- Vorliegender Text
....................

Kinder und Religionen

Kinder und Religionen

Der Einfluss von Religion auf Kinder und ihre Rechte

Fast 86 % der Weltbevölkerung sind gläubig, dabei sind alle Religionen vertreten. In zahlreichen Ländern gibt die Religion das soziale Verhalten vor und spielt eine maßgebliche Rolle im alltäglichen Leben – auch im Leben der Kinder.

Definition von Religion

Eine Religion definiert sich durch Glauben und Rituale. Sie besteht aus Regeln, Geschichten und Symbolen, die von der Gesellschaft, einer Gruppe oder einer Person anerkannt werden.

Religion kann eine Lebensweise und/oder eine Suche nach Antworten auf Fragen zum Leben und Tod sein.

Definition von Religionsfreiheit: Wie wird diese geschützt?

Kinder wie auch Erwachsene haben die Freiheit, ihre Religion zu wählen und sie zu praktizieren. Dieses Recht wird geschützt durch den Artikel 14 der UN-Kinderrechtskonvention: „Die Vertragsstaaten achten das Recht des Kindes auf Gedanken-, Gewissens-, und Religionsfreiheit.“

Die Afrikanische Charta über die Rechte und das Wohlergehens des Kindes (ACRWC) von 1999 verbürgt in Artikel 9 ebenfalls die Religionsfreiheit für Kinder. Das Expertenkomitee für die Rechte und das Wohlergehen des Kindes (ACERWC) kann Berichte verfassen, nachdem es in einem Land Nachforschungen angestellt hat. In Europa – in den 47 Ländern, aus denen der Europarat besteht –  sind Gedanken- und Religionsfreiheit für Kinder wie auch für Erwachsene durch den Artikel 9 der Europäischen Menschenrechtskonvention geschützt. Wenn sich ein Land nicht daran hält, kann es vom Europäischen Gerichtshof für Menschenrechte sanktioniert werden.

Karte der verschiedenen Mehrheitsreligionen und Glaubensrichtungen in der Welt

Religionsfreiheit in der Welt

Der Gedanke der Religionsfreiheit ist nicht auf der ganzen Welt allgemein anerkannt und respektiert. Menschen haben nicht in jedem Land die gleiche Religionsfreiheit.

Theokratien (Vatikanstadt, Saudi-Arabien, die Republik Malediven und die Islamische Republik Iran) sind Länder, in denen der Klerus Macht im Namen Gottes ausübt und in denen das Praktizieren anderer Religionen offiziell verboten und/oder streng kontrolliert ist.

....................

- Bereitgestellte Auflistung
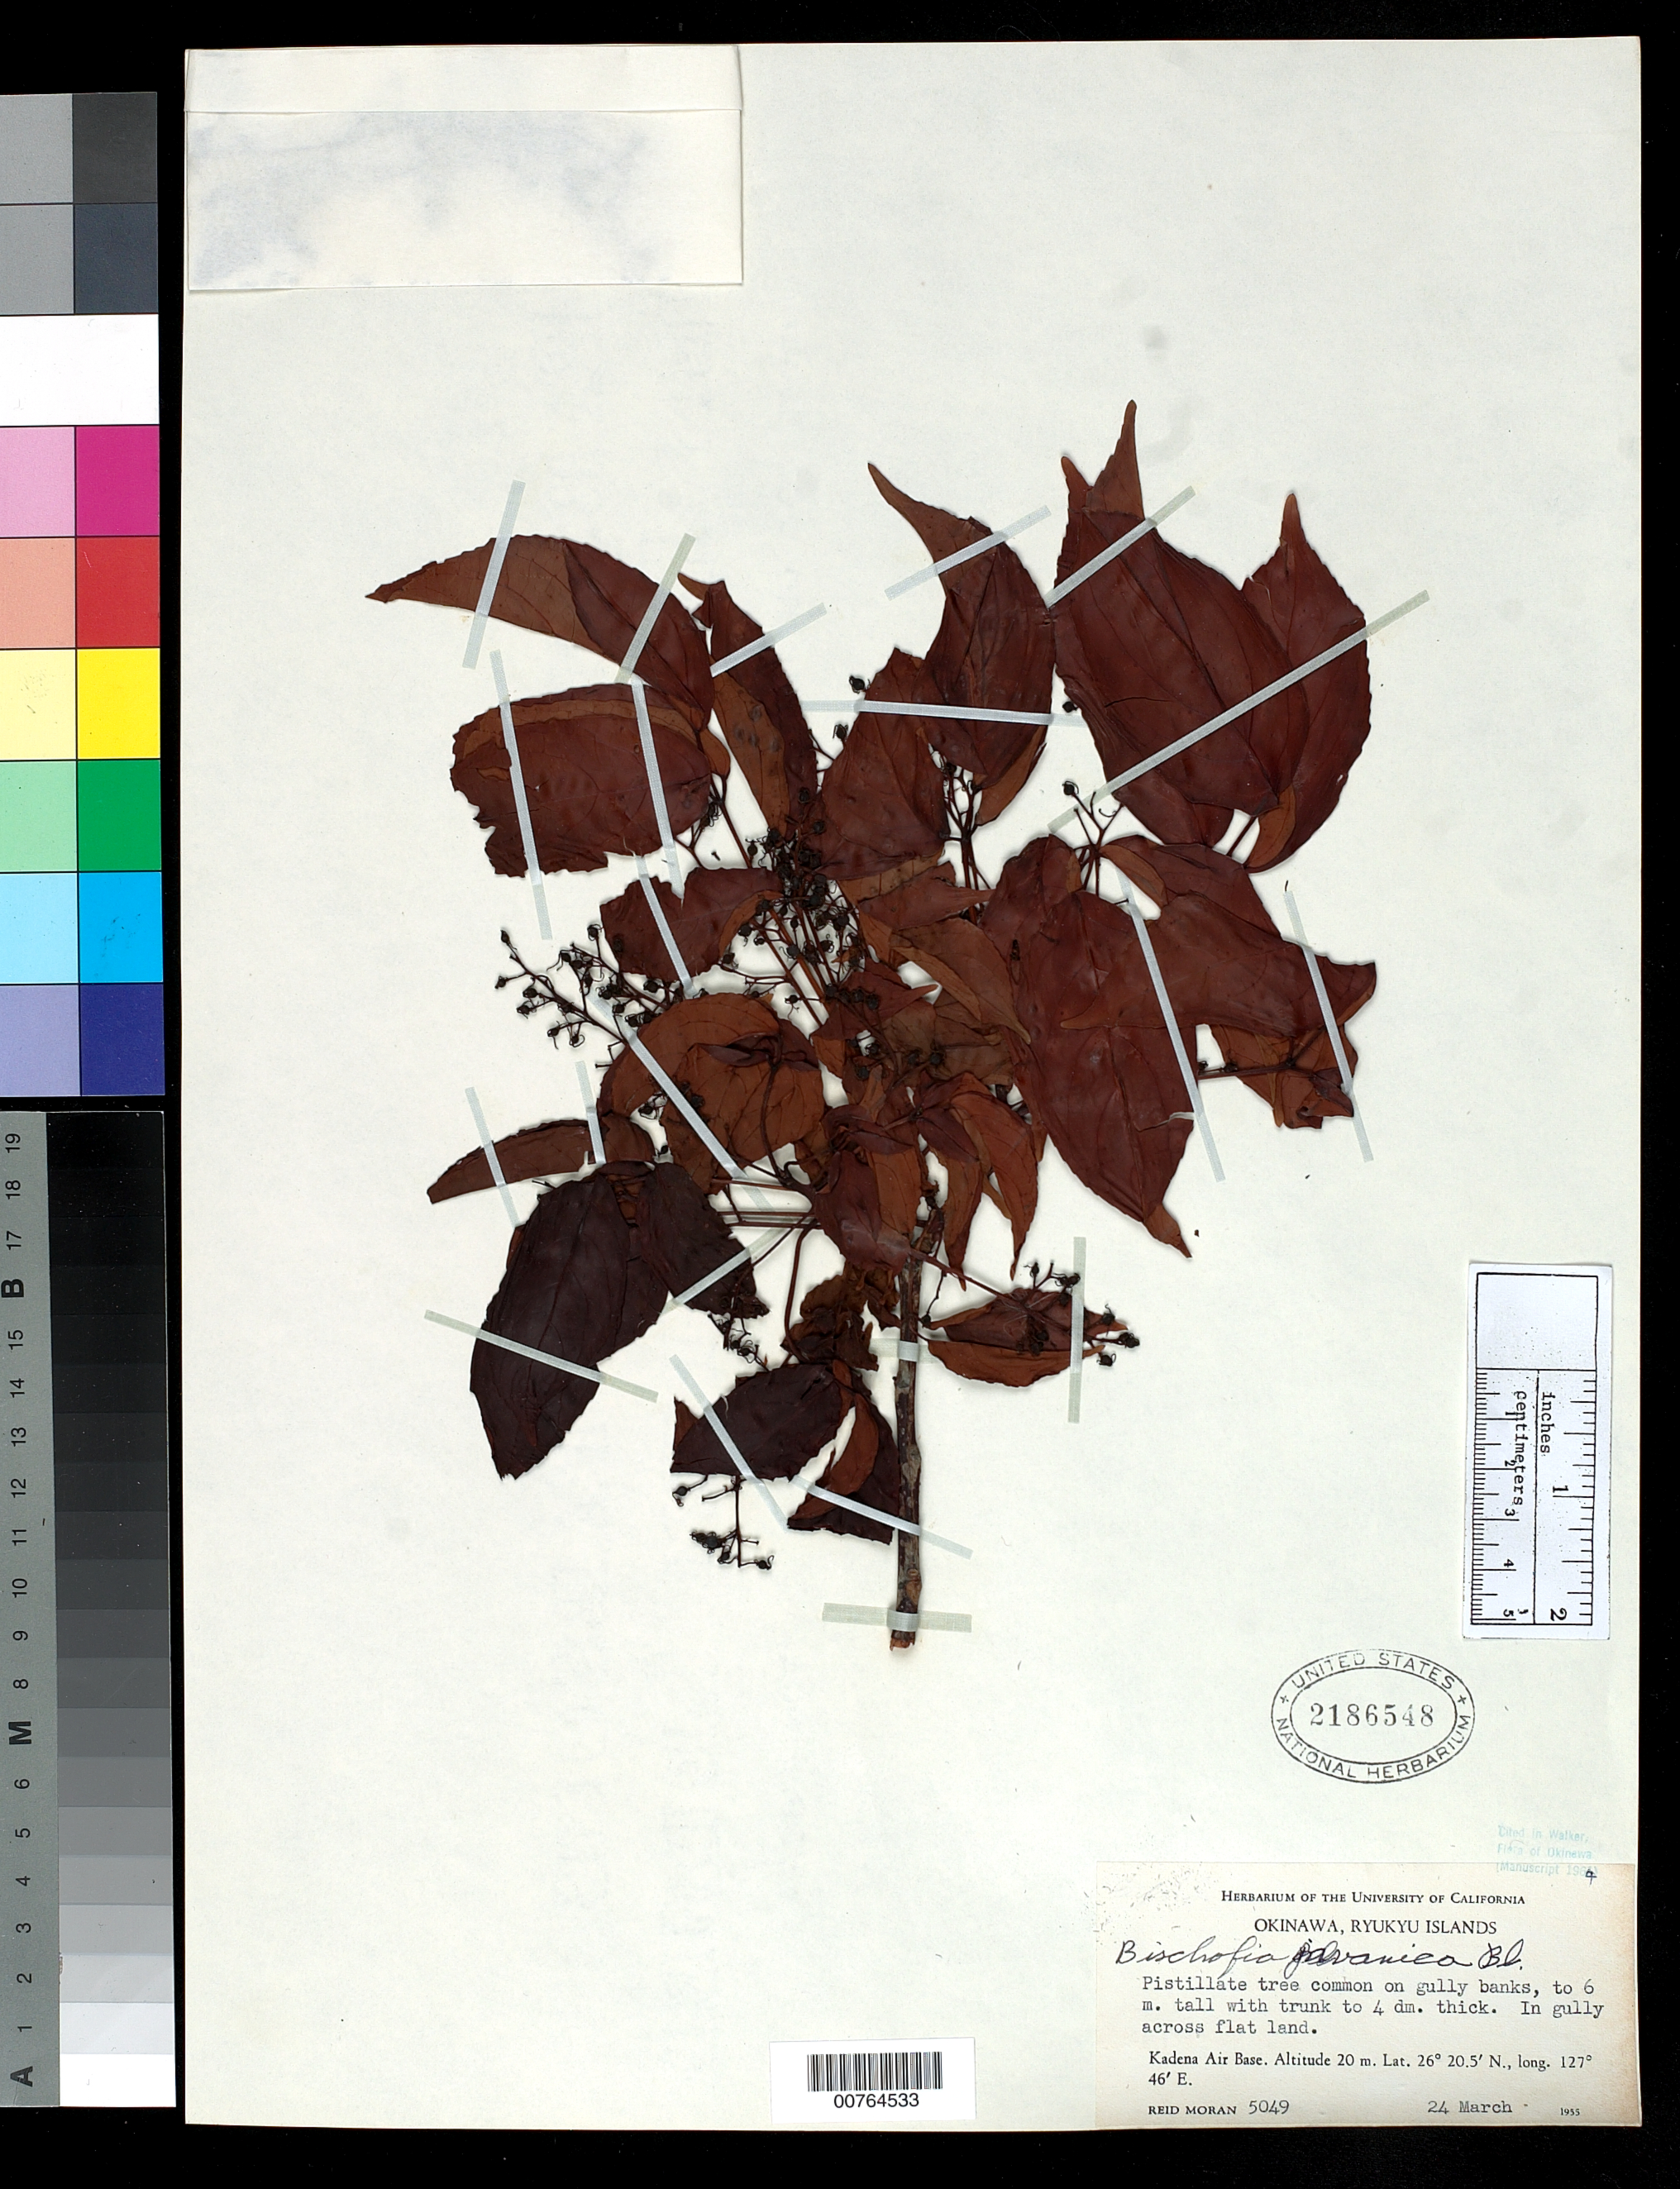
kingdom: Plantae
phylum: Tracheophyta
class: Magnoliopsida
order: Malpighiales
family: Phyllanthaceae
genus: Bischofia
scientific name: Bischofia javanica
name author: Blume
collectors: R. V. Moran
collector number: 5049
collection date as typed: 24 Mar 1955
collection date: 1955-03-24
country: Japan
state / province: Okinawa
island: Okinawa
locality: Kadena Air Base.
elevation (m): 20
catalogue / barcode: US 2186548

....................

Gib aus dem Text über Kinder und Religionen den Abschnitt unverändert wieder, der mit den Worten „Religion kann eine“ einsetzt und mit „wird diese geschützt?“ schließt.

Religion kann eine Lebensweise und/oder eine Suche nach Antworten auf Fragen zum Leben und Tod sein.

Definition von Religionsfreiheit: Wie wird diese geschützt?